* WHAT IS NEEDED:
The first line of the entries and each line after it, through the one that contains "Certificats SSL", are to be duplicated exactly; no picture belongs in the copy.

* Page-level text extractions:
____

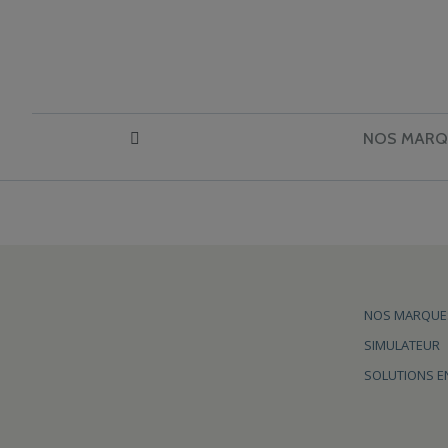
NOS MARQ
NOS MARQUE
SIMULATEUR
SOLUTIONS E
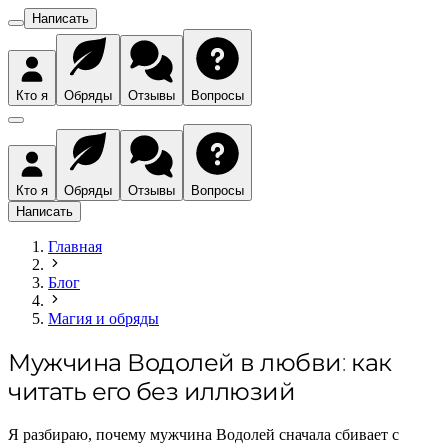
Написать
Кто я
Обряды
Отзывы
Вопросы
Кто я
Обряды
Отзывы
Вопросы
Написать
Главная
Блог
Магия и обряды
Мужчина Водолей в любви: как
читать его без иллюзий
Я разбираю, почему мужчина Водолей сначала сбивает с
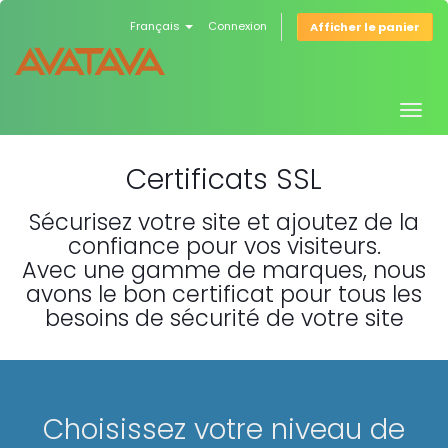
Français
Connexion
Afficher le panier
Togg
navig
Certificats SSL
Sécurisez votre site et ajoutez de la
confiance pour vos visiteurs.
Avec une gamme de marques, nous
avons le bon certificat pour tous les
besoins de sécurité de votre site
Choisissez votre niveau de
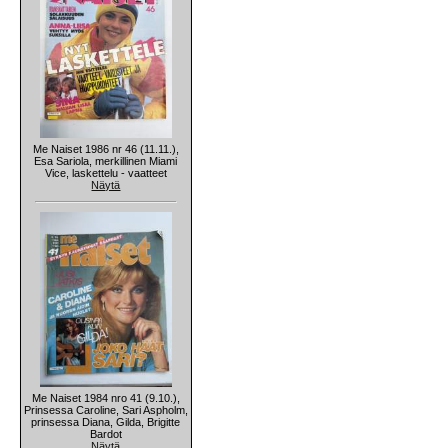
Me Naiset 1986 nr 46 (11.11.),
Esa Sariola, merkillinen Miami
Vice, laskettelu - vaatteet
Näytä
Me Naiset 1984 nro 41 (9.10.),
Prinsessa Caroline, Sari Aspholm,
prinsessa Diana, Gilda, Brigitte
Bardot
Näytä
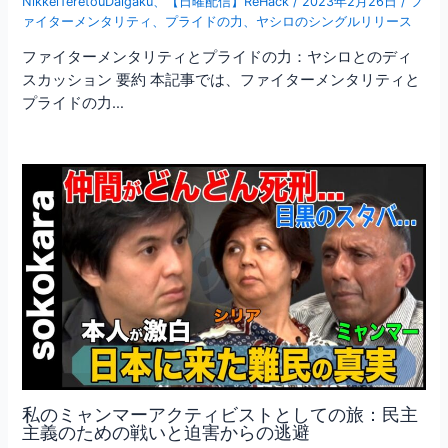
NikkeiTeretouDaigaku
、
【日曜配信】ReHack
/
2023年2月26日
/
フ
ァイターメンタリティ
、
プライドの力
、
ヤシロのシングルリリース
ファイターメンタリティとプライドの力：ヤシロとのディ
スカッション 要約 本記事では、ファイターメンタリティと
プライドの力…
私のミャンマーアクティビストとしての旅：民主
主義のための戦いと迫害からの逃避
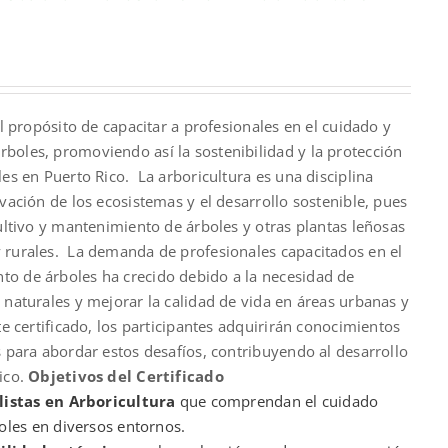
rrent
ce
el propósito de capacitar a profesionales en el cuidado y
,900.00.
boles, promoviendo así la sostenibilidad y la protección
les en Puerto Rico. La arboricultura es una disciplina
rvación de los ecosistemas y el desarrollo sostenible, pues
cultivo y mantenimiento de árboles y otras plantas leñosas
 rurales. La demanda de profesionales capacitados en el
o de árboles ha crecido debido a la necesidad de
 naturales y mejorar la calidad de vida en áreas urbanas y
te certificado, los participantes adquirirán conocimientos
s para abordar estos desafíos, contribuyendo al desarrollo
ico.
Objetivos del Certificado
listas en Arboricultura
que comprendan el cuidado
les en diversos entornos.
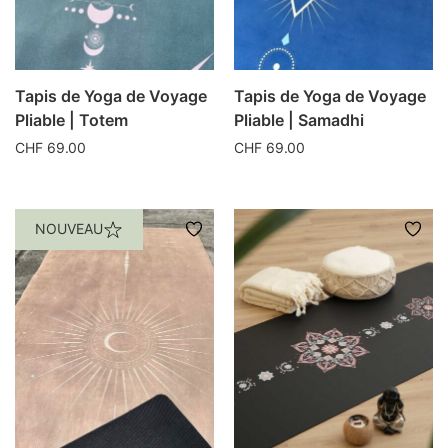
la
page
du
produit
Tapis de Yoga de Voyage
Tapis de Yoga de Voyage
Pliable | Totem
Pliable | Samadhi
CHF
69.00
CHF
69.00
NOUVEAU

____

* SOLUTION FOR THIS EXERCISE:
NOS MARQ
NOS MARQUE
SIMULATEUR
SOLUTIONS E
Написать
Кто я
Обряды
Отзывы
Вопросы
Кто я
Обряды
Отзывы
Вопросы
Написать
Главная
Блог
Магия и обряды
Мужчина Водолей в любви: как
читать его без иллюзий
Я разбираю, почему мужчина Водолей сначала сбивает с
Français
Connexion
Afficher le panier
Togg
navig
Certificats SSL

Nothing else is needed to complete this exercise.